===== Textauszug

Partei der Bessernörgler

Was tun gegen Rechtspopulisten? (5): Die FDP wandelt sich zur neuliberalen Eventpartei. Sie verliert dabei ihre altliberalen und seriösen Wesenszüge

Die Grünen als gleichsam natürliche Kontrastpartei könnten wieder an Kontur und Resonanz gewinnen

Die FDP verändert sich. Sie verliert ihre altliberalen, honoratiorenhaften, ein wenig elitären, dabei aber auch seriösen Wesenszüge. Der Typus Kinkel/Gerhardt/Hamm-Brücher/Lambsdorff dünnt nach unten aus; der Typus Möllemann/Westerwelle/Kubicki ist unzweifelhaft im Vormarsch. Das vollzieht sich in schnellem, nachgerade atemberaubendem Tempo. Kleinparteien sind eben rasch umzukrempeln und ganz neu zu navigieren. Exakt das ist die Absicht der Westerwelles und – deutlicher, schärfer, härter noch – der Möllemänner. Sie wollen ihre Partei in ganz neue Wählerschichten hineinstoßen. Sie wollen wirklich eine andere Partei.

==========
===== Bereitgestelltes Material

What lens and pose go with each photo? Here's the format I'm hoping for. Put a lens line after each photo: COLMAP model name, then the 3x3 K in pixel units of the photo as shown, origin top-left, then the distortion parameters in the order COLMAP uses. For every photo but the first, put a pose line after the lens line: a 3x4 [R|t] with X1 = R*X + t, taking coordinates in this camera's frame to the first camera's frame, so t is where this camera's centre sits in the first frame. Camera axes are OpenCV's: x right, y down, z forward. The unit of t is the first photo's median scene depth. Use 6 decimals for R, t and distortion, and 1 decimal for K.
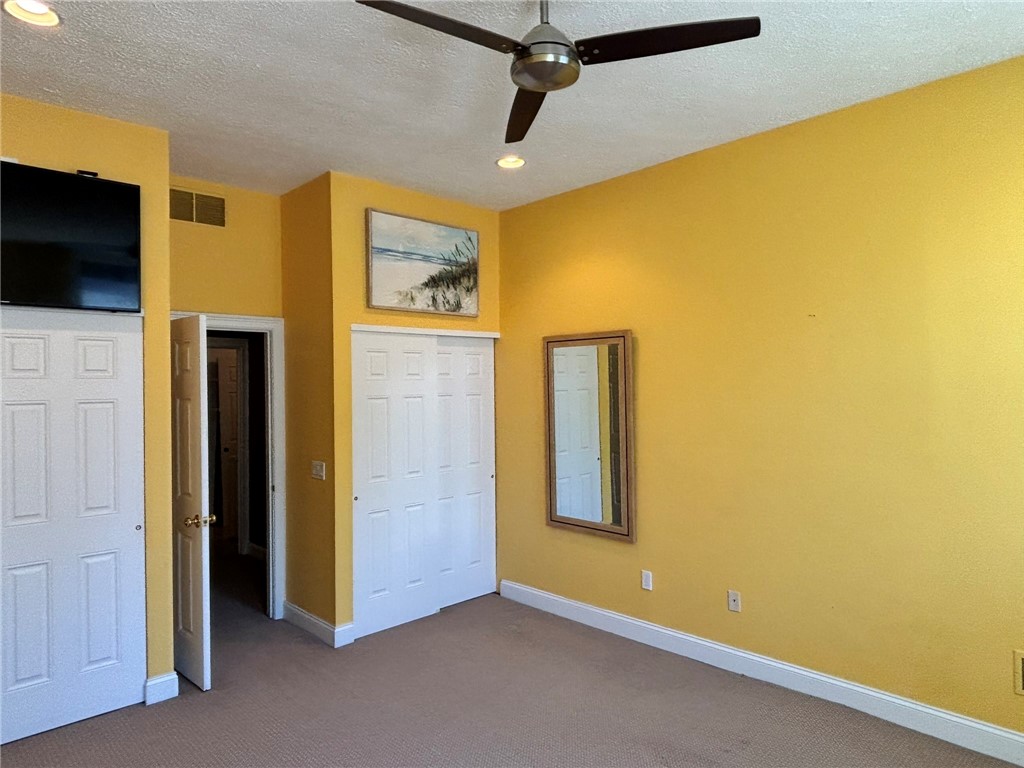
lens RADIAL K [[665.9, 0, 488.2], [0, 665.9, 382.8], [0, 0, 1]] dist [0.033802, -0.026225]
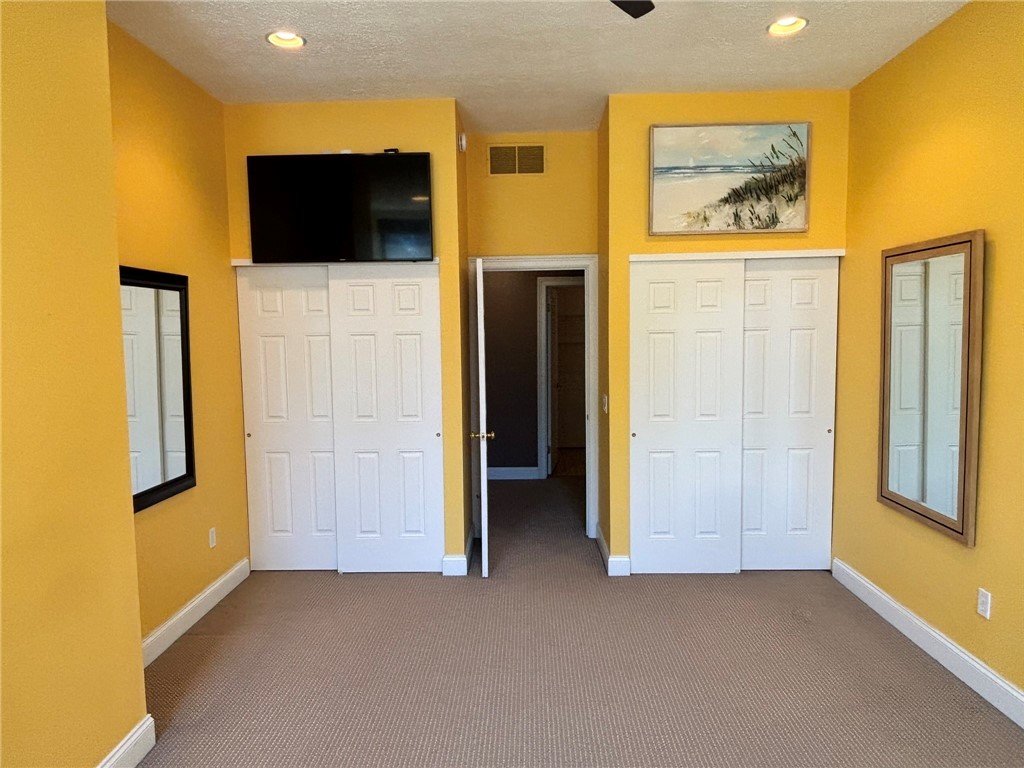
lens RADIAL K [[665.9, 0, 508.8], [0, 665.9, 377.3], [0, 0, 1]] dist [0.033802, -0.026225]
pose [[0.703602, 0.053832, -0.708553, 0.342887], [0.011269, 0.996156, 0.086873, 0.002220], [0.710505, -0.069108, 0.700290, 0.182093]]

==========
===== Bereitgestelltes Material

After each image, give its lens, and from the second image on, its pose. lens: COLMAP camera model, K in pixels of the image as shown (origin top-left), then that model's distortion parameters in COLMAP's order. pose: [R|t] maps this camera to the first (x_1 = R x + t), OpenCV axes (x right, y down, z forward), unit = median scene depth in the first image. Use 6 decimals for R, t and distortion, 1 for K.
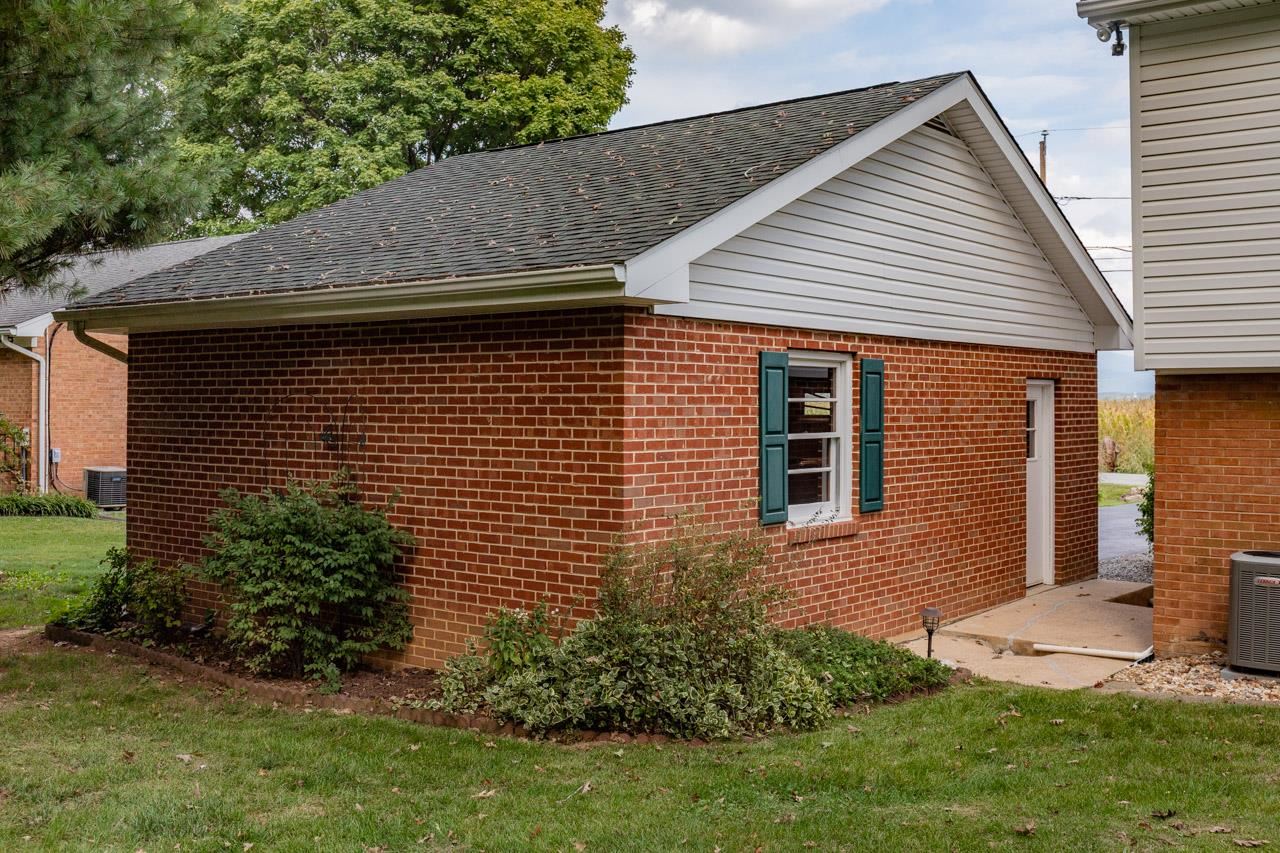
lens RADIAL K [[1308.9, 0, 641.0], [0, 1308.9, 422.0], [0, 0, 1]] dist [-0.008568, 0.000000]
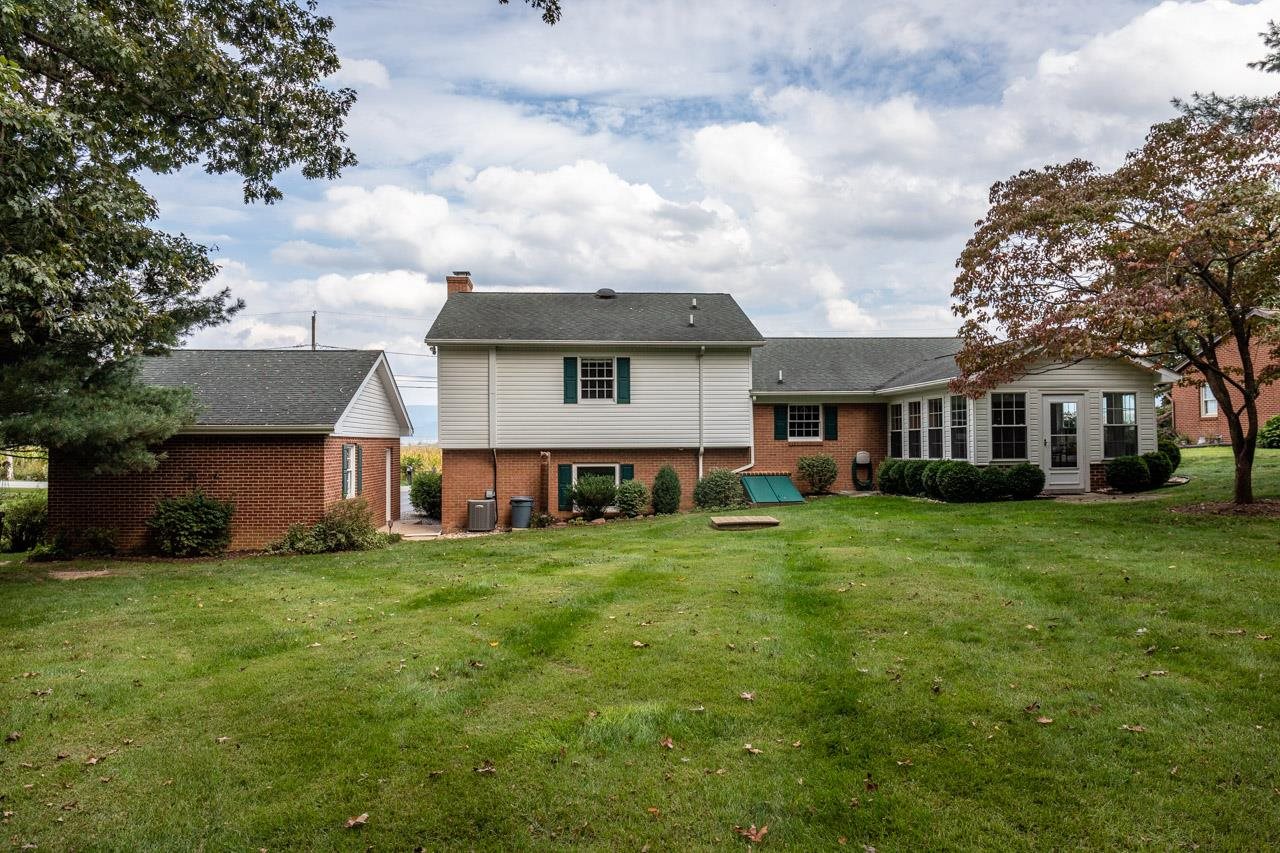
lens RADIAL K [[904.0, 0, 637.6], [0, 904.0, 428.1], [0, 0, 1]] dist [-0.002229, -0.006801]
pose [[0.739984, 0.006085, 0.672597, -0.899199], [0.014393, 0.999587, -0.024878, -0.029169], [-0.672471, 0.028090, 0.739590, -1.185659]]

==========
===== Bereitgestelltes Material

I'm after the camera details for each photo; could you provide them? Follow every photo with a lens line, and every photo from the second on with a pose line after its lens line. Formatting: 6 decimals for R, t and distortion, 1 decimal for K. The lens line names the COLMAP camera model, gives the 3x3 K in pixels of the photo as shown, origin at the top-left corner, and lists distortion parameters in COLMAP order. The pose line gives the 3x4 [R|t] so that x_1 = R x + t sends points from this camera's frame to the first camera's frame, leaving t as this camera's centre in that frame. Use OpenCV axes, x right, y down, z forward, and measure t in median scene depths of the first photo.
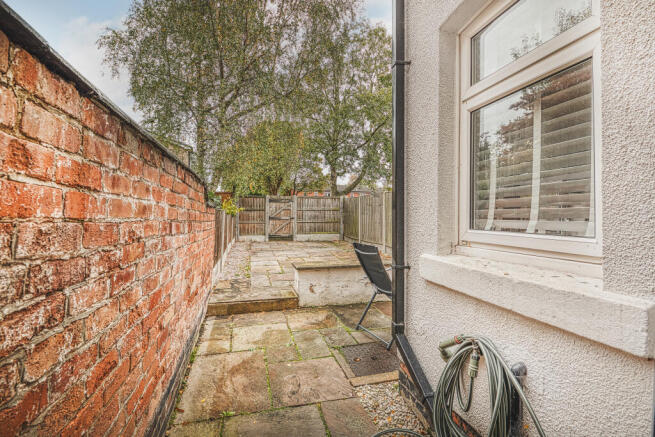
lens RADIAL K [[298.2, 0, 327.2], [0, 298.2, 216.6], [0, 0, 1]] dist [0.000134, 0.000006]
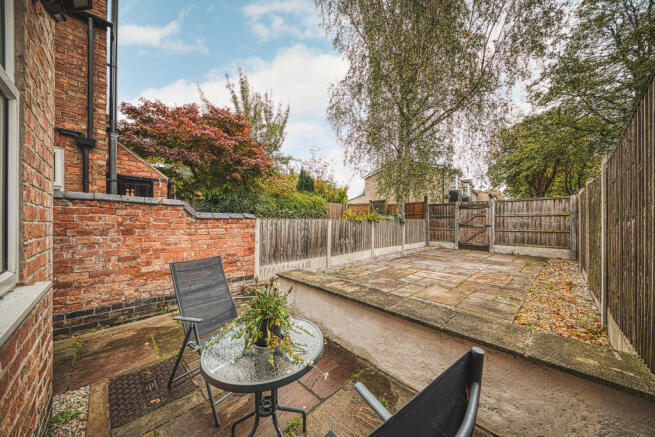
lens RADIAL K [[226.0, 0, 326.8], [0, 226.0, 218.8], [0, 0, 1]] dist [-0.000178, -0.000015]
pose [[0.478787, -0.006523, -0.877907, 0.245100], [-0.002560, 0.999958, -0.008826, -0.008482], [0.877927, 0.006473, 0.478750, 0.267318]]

==========

--- Aufgabenstellung ---
Gib den Text über die FDP von „Was tun gegen“ bis einschließlich „eine andere Partei.“ wortgetreu wieder.

--- Antwortfeld ---
Was tun gegen Rechtspopulisten? (5): Die FDP wandelt sich zur neuliberalen Eventpartei. Sie verliert dabei ihre altliberalen und seriösen Wesenszüge

Die Grünen als gleichsam natürliche Kontrastpartei könnten wieder an Kontur und Resonanz gewinnen

Die FDP verändert sich. Sie verliert ihre altliberalen, honoratiorenhaften, ein wenig elitären, dabei aber auch seriösen Wesenszüge. Der Typus Kinkel/Gerhardt/Hamm-Brücher/Lambsdorff dünnt nach unten aus; der Typus Möllemann/Westerwelle/Kubicki ist unzweifelhaft im Vormarsch. Das vollzieht sich in schnellem, nachgerade atemberaubendem Tempo. Kleinparteien sind eben rasch umzukrempeln und ganz neu zu navigieren. Exakt das ist die Absicht der Westerwelles und – deutlicher, schärfer, härter noch – der Möllemänner. Sie wollen ihre Partei in ganz neue Wählerschichten hineinstoßen. Sie wollen wirklich eine andere Partei.